L’autre téléservice inutile qui en est à sa deuxième mouture c’est celui des prescriptions de transport. Pourtant l’idée est intelligente : pas de possibilité de fraude pour un secteur onéreux. 
Oui mais voilà il faut sélectionner la destination dans le module. Et les très intelligents commanditaires du bouzin n’ont rien trouvé de mieux de ne PAS permettre la saisie en texte libre. 
Il faut commencer par saisir la ville, mais là où n’importe qui se satisferait du code postal il faut préciser la ville. Et comme le machin n’a pas prévu les communes nouvelles, par exemple pour 50300 il n’y a pas moins de 4 lignes « AVRANCHES ». 
Puis l’établissement destinataire. Mais il faut l’intitulé exact. Il y a bien un outil censé aider avec seulement 3 lettres du nom, mais en pratique ça ne fonctionne pas. Par exemple pour l’hôpital d’Avranches aucun résultat avec Hôpital, ni avec Centre, il faut écrire CHAG (Centre Hospitalier Avranches-Granville).

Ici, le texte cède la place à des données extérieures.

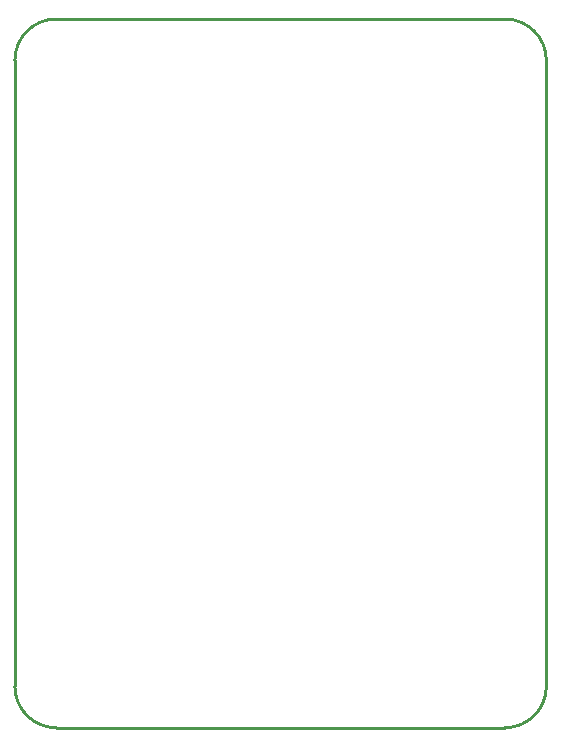
<source format=gbr>
%TF.GenerationSoftware,KiCad,Pcbnew,(5.1.8)-1*%
%TF.CreationDate,2020-12-28T19:23:03-06:00*%
%TF.ProjectId,Reaction Time Game,52656163-7469-46f6-9e20-54696d652047,rev?*%
%TF.SameCoordinates,Original*%
%TF.FileFunction,Profile,NP*%
%FSLAX46Y46*%
G04 Gerber Fmt 4.6, Leading zero omitted, Abs format (unit mm)*
G04 Created by KiCad (PCBNEW (5.1.8)-1) date 2020-12-28 19:23:03*
%MOMM*%
%LPD*%
G01*
G04 APERTURE LIST*
%TA.AperFunction,Profile*%
%ADD10C,0.254000*%
%TD*%
G04 APERTURE END LIST*
D10*
X122500000Y-73500000D02*
X122500000Y-126500000D01*
X77500000Y-126500000D02*
X77500000Y-73500000D01*
X81000000Y-130000000D02*
X119000000Y-130000000D01*
X81000000Y-70000000D02*
X119000000Y-70000000D01*
X122500000Y-126500000D02*
G75*
G02*
X119000000Y-130000000I-3500000J0D01*
G01*
X81000000Y-130000000D02*
G75*
G02*
X77500000Y-126500000I0J3500000D01*
G01*
X119000000Y-70000000D02*
G75*
G02*
X122500000Y-73500000I0J-3500000D01*
G01*
X77500000Y-73500000D02*
G75*
G02*
X81000000Y-70000000I3500000J0D01*
G01*
M02*

</source>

C’était pourtant évident non ? Et l’hôpital de chez moi à St-Hilaire, soit il n’existe pas, soit son nom est tellement mystérieux que je n’ai pas réussi à le deviner. 

Bref au bout de quelques tentatives le médecin moyen, même motivé, abandonne purement et simplement.

Y a-t-il quelque part des gens qui interrogent les médecins et les autres professionnels de santé sur leurs besoins avant de concevoir ce genre de choses ? Des bêta-testeurs de terrain ?

Pour ma part je remonte très régulièrement ces « bugs » et « anomalies » à la CPAM50, je le signale aussi en CPL, mes collègues font de même, la CPAM remonte … mais rien de positif ne redescend jamais. 

Je le répète, les téléservices fonctionnels sont plébiscités sans qu’il soit besoin de les promouvoir. Les télésévices, non. 

J’ai donc très peur de la prochaine évolution qui résultera de la fusion des arrêts de travail et des accidents de travail en un service unique. Surtout qu’à chaque nouvelle « évolution » les éditeurs de logiciels médicaux doivent reprendre et réécrire les versions des téléservices intégrées aux logiciels.